乗船すると、部屋では、40代~70代くらいの4人のおばさんのお喋りがとまらない。さっぱりわかんないが、大阪弁でも韓国語でも変わらないのは、おばさんたちはとても元気でたくましい、ということだ。聞いてると、意味もわからないのに、笑い出したくなって困った。おばさんたちの声の勢いはなんだかすごい。

一番年上ぐらいのおばさんが、日本の食材をつめこんだ大きな段ボールを3つも抱えていた。ここにすわんなさい、というふうに傍らの毛布を叩く。そのおばさんとならんで眠る。

朝、「釜山、さんぽ?」と、おばさんが声をかけてくれて、互いに言葉がわからないのだが、わからないなりにわかることもあって、彼女は4歳まで広島にいて、原爆にあって戦争がおわって帰国した人だった。親の故郷はハプチョンだが、今は釜山に住んでいて、下関に妹がいるので、キムチを運んできたのだった。
50歳のとき足が悪くなって、治療のために、広島の河村病院に入院した。亡くなった河村虎太郎先生には私も一度お会いしたことがある。在韓被爆者の渡日治療に熱心に取り組んでいらっしゃった。

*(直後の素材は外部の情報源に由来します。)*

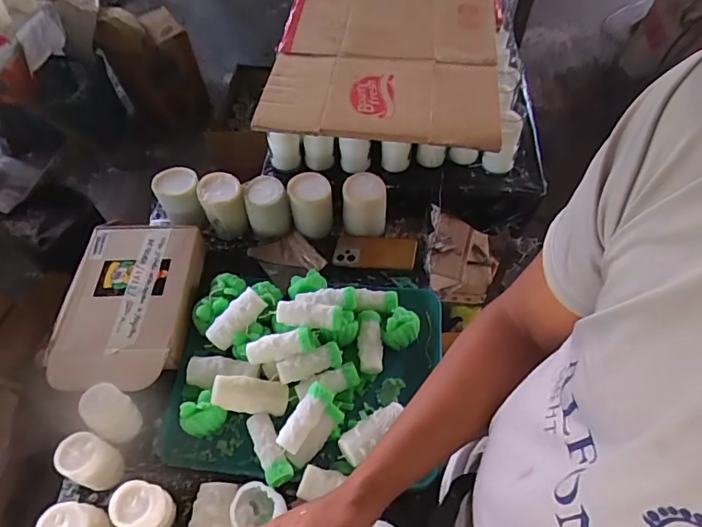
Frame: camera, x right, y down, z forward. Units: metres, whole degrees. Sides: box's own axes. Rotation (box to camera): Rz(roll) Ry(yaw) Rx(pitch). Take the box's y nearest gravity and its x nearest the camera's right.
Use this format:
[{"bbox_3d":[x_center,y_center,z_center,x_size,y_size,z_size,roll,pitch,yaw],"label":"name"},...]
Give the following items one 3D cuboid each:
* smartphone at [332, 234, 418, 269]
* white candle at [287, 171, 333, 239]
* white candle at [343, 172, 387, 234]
[{"bbox_3d":[0.047,-0.026,0.952,0.157,0.005,0.077,6,55,5],"label":"smartphone"},{"bbox_3d":[-0.079,-0.119,0.961,0.082,0.104,0.076,-8,56,-5],"label":"white candle"},{"bbox_3d":[0.027,-0.120,0.950,0.083,0.105,0.079,2,55,2],"label":"white candle"}]

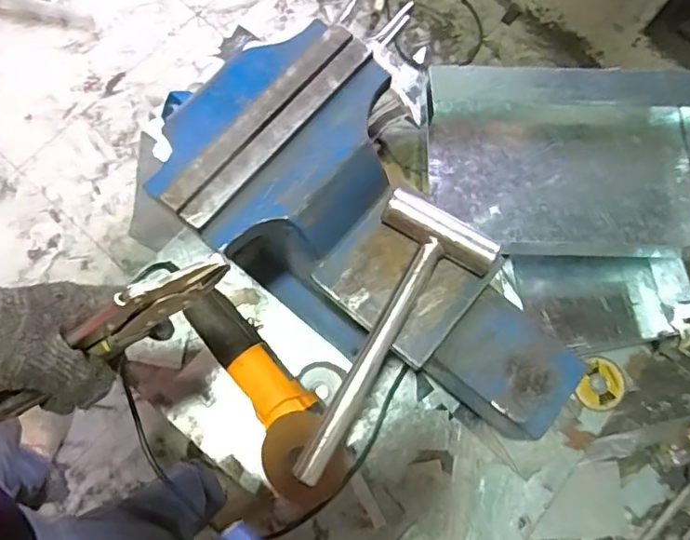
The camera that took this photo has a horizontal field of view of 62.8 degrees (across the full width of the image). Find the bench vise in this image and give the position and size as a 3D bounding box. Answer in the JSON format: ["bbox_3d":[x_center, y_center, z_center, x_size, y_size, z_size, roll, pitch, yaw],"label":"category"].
[{"bbox_3d":[0.035,-0.030,0.655,0.513,0.265,0.251,35,77,6],"label":"bench vise"}]

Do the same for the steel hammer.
[{"bbox_3d":[0.033,0.071,0.555,0.118,0.033,0.288,30,76,5],"label":"steel hammer"}]

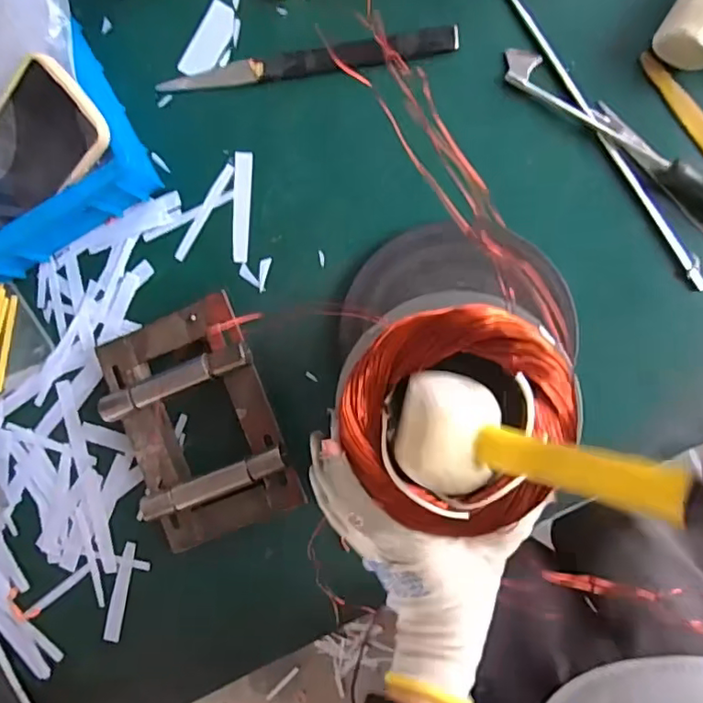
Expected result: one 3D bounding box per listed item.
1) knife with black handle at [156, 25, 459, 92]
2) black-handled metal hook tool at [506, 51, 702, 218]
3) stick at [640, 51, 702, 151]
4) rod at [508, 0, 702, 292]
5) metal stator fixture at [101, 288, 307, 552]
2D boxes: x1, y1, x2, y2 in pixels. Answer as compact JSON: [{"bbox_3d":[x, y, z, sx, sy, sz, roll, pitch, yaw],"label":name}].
[{"bbox_3d":[-0.041,-0.255,0.500,0.263,0.011,0.024,-4,91,9],"label":"knife with black handle"},{"bbox_3d":[0.228,-0.163,0.451,0.254,0.024,0.035,37,97,6],"label":"black-handled metal hook tool"},{"bbox_3d":[0.272,-0.186,0.454,0.017,0.004,0.127,-35,86,8],"label":"stick"},{"bbox_3d":[0.203,-0.180,0.463,0.013,0.008,0.299,-32,87,9],"label":"rod"},{"bbox_3d":[-0.134,0.063,0.501,0.136,0.052,0.195,-20,88,9],"label":"metal stator fixture"}]

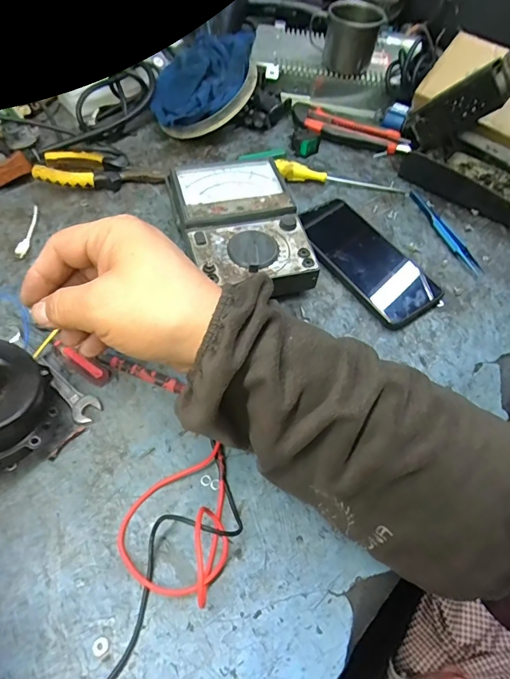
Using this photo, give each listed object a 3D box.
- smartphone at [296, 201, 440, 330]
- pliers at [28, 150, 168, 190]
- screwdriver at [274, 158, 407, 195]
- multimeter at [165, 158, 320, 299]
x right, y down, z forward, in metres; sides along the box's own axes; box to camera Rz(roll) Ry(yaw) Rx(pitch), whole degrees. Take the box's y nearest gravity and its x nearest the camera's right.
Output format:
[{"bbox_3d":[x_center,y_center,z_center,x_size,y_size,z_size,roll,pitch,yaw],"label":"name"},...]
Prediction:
[{"bbox_3d":[0.114,-0.085,0.438,0.084,0.016,0.160,-32,66,-22],"label":"smartphone"},{"bbox_3d":[-0.172,-0.189,0.481,0.132,0.022,0.051,-1,58,-5],"label":"pliers"},{"bbox_3d":[0.102,-0.192,0.509,0.156,0.018,0.022,8,58,0],"label":"screwdriver"},{"bbox_3d":[-0.016,-0.111,0.427,0.119,0.047,0.170,-10,58,-10],"label":"multimeter"}]

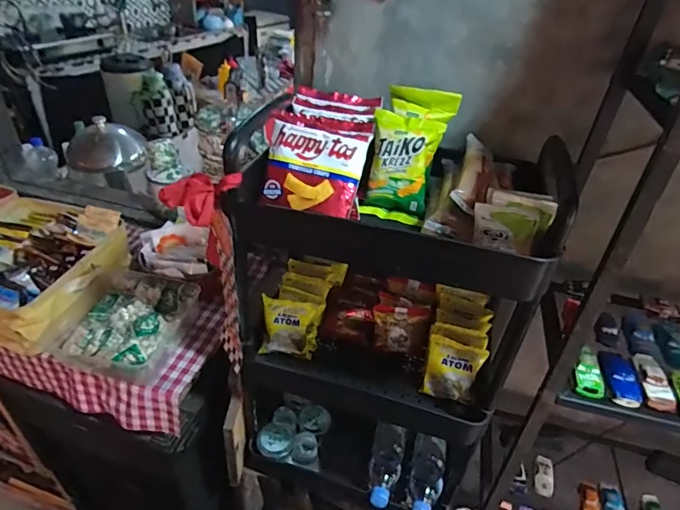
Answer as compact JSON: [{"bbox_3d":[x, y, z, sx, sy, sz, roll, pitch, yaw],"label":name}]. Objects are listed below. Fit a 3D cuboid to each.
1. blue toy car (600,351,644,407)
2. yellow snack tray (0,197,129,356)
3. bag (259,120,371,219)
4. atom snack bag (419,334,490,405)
[{"bbox_3d":[0.379,0.165,0.595,0.042,0.018,0.083,10,37,7],"label":"blue toy car"},{"bbox_3d":[-0.599,0.010,0.856,0.310,0.115,0.301,15,38,13],"label":"yellow snack tray"},{"bbox_3d":[-0.036,-0.122,0.618,0.132,0.125,0.045,15,-2,7],"label":"bag"},{"bbox_3d":[0.186,0.190,0.719,0.088,0.095,0.029,13,-1,16],"label":"atom snack bag"}]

被爆して帰国されたのなら、どんなにか苦労されたでしょう。広島のどこにいたのか、とか、いろいろ聞きたいことは思い浮かぶし、もっとお話できればよかったけれど、言葉がなんにも出てこない。顔みあわせて笑うだけ。

ふと、年とって魔女になるなら、こういうおばあさんがいいなあ、と思った。

私の記憶のなかの関釜(釜関)フェリーは、何よりもまず、女たちが物を運ぶ船なのだが、いまも団体の旅行客にまぎれながらも、ひたすらに自分の海を渡りつづけているおばさんたちがいることが、とてもなつかしくて、とても心強かった。